*ASSIGNMENT*. The response must contain each line of the material that holds "right".

*INPUT DATA*.

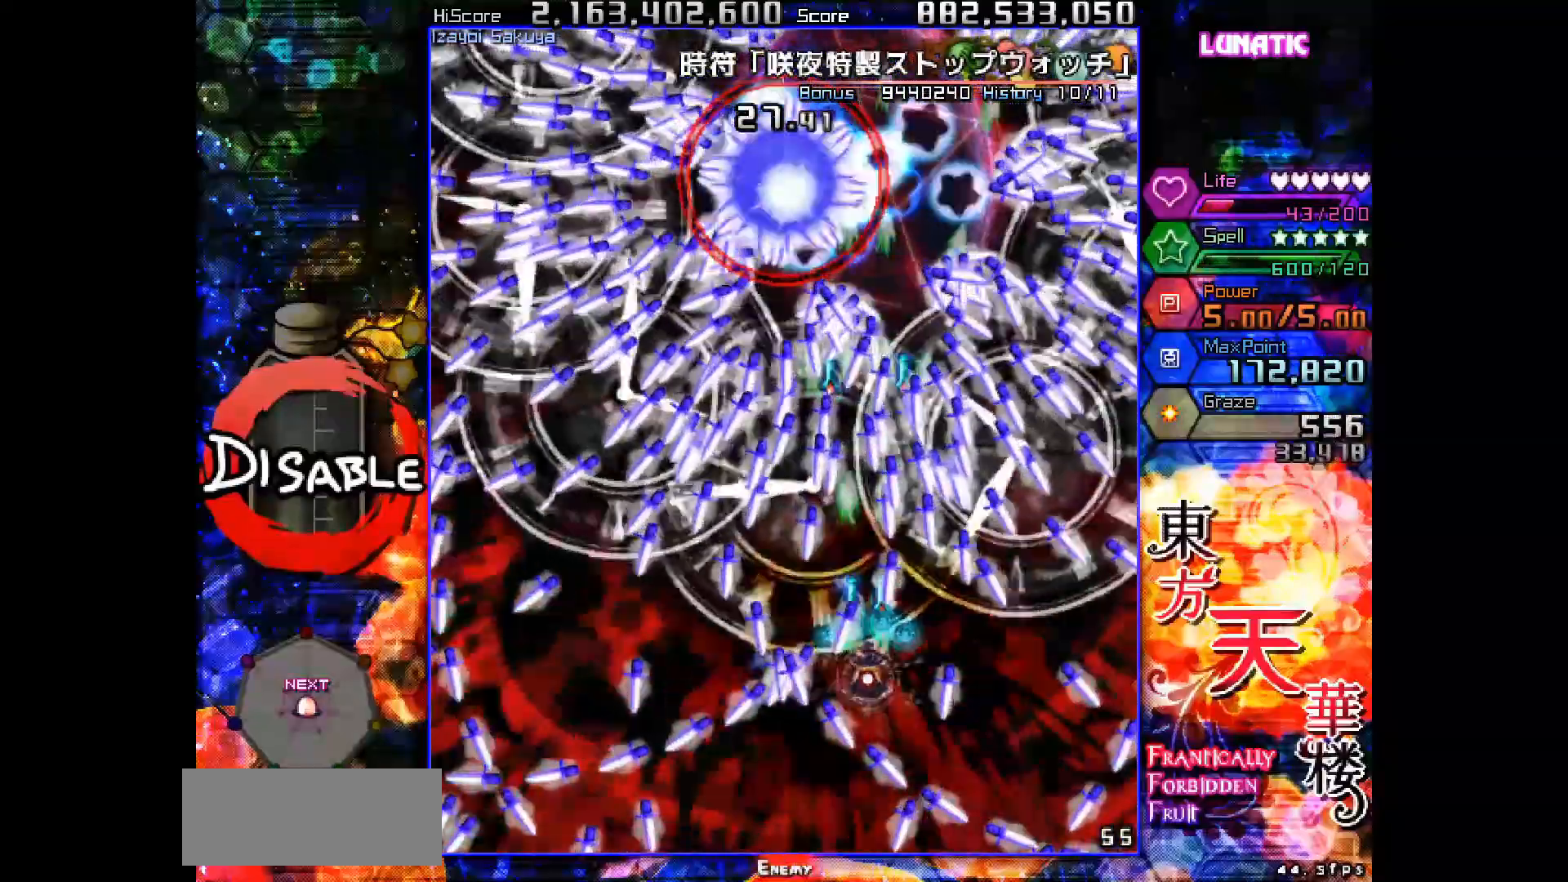
{"keys": ["shot", "slow"], "events": [[67, "down", "down"], [67, "left", "down"], [117, "down", "up"], [117, "left", "up"], [400, "down", "down"], [483, "down", "up"]]}
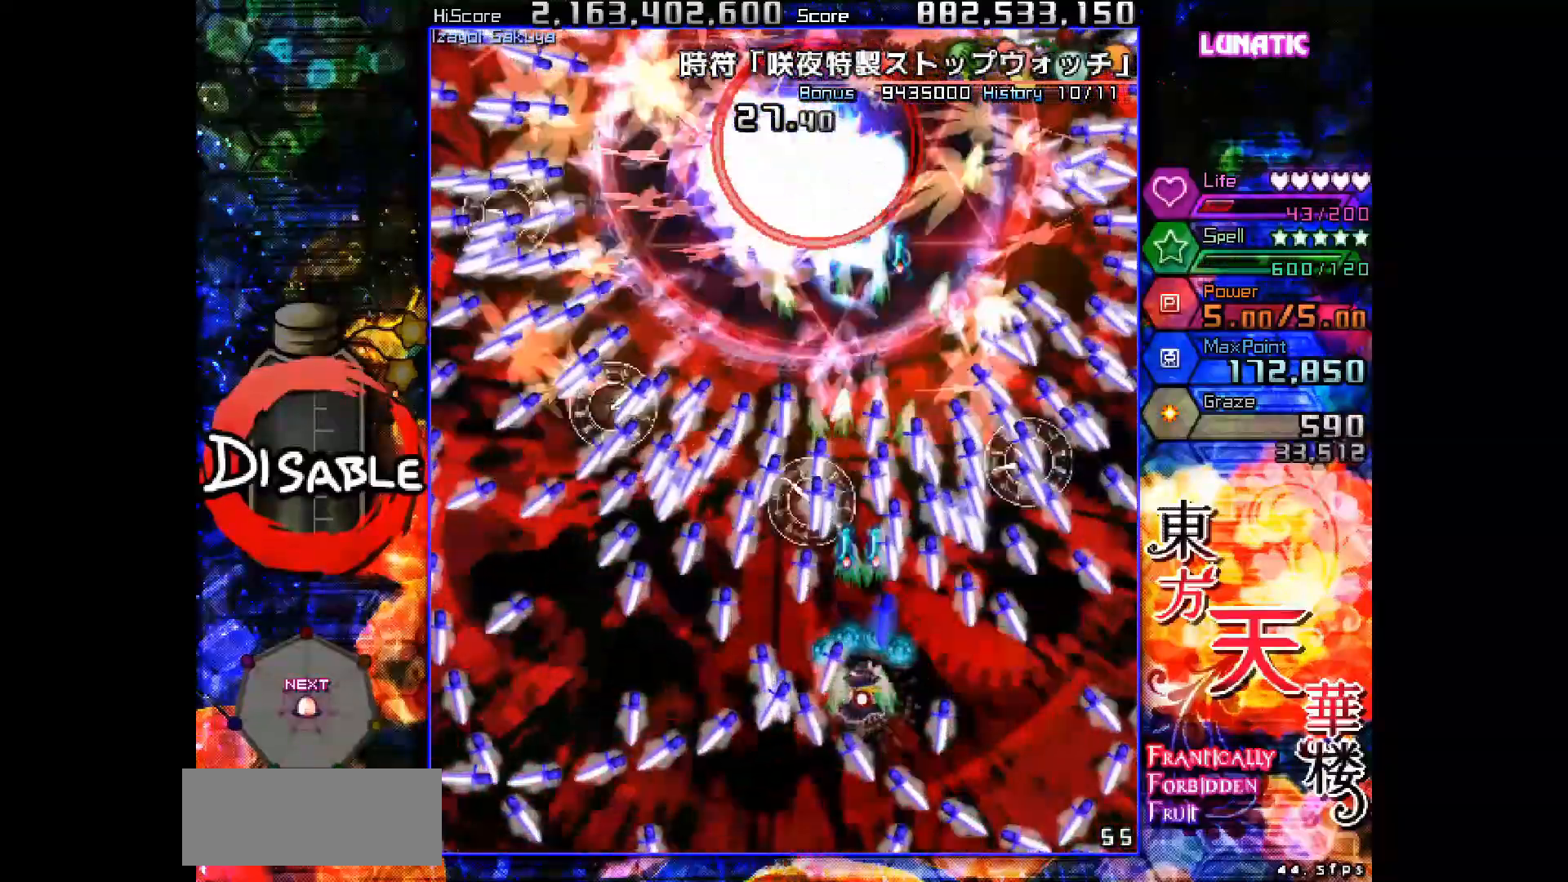
{"keys": ["down", "right", "shot", "slow"], "events": [[117, "down", "down"], [133, "right", "down"], [183, "right", "up"], [200, "down", "up"], [317, "down", "down"], [317, "right", "down"], [433, "down", "up"], [433, "right", "up"], [500, "down", "down"], [500, "right", "down"]]}
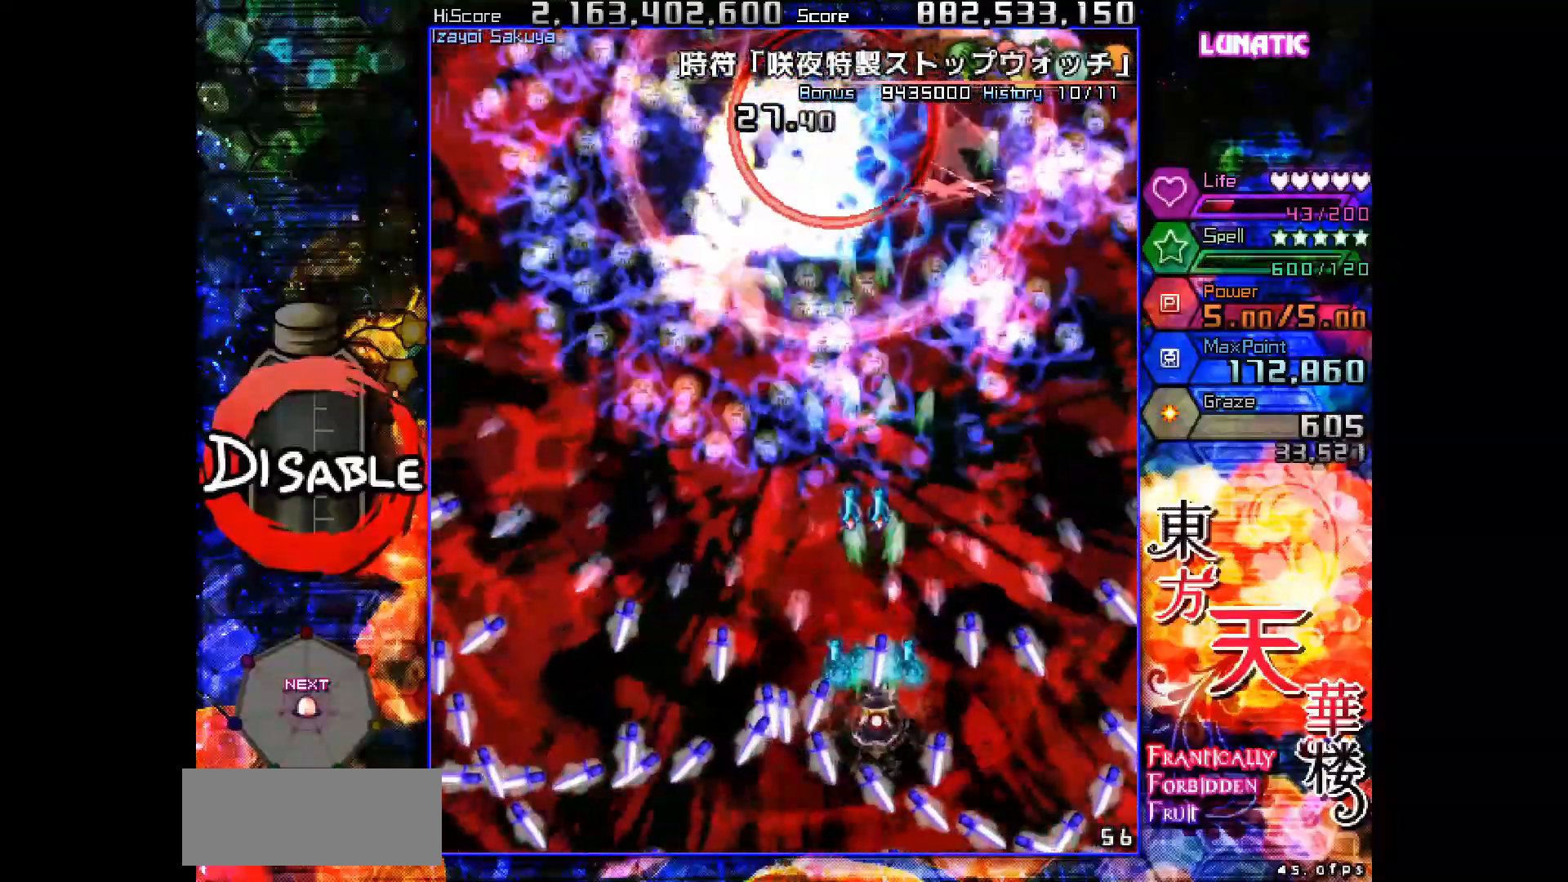
{"keys": ["shot", "slow"], "events": [[133, "right", "up"], [167, "down", "up"], [250, "right", "down"], [267, "down", "down"], [300, "down", "up"], [317, "right", "up"]]}
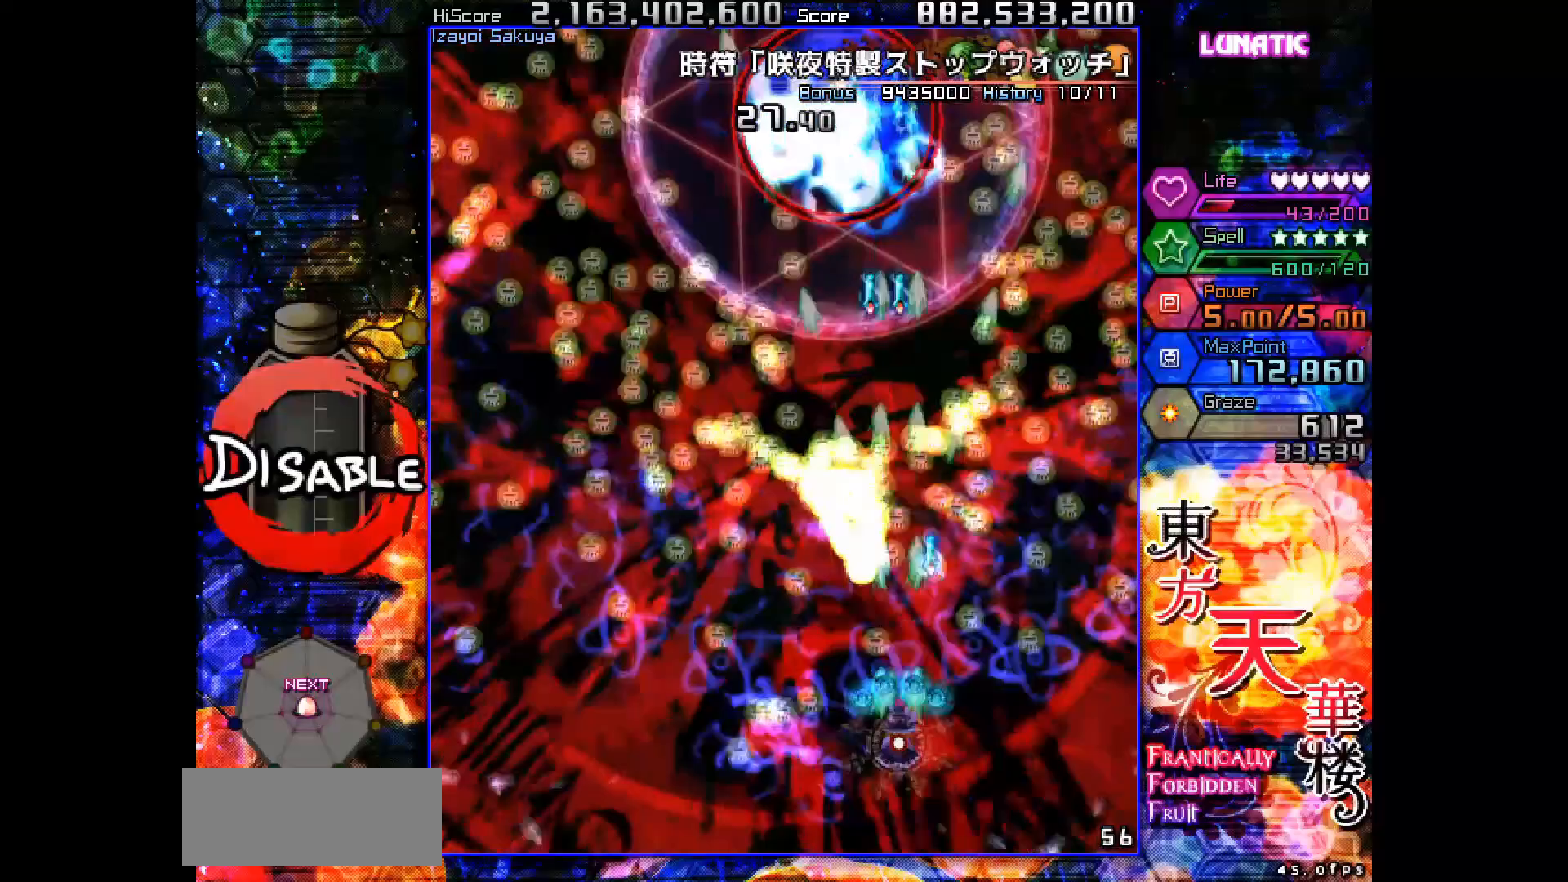
{"keys": [], "events": [[100, "left", "down"], [133, "shot", "up"], [133, "slow", "up"], [133, "up", "down"], [233, "left", "up"], [250, "up", "up"]]}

*ANSWER SECTION*.
{"keys": ["down", "right", "shot", "slow"], "events": [[117, "down", "down"], [133, "right", "down"], [183, "right", "up"], [200, "down", "up"], [317, "down", "down"], [317, "right", "down"], [433, "down", "up"], [433, "right", "up"], [500, "down", "down"], [500, "right", "down"]]}
{"keys": ["shot", "slow"], "events": [[133, "right", "up"], [167, "down", "up"], [250, "right", "down"], [267, "down", "down"], [300, "down", "up"], [317, "right", "up"]]}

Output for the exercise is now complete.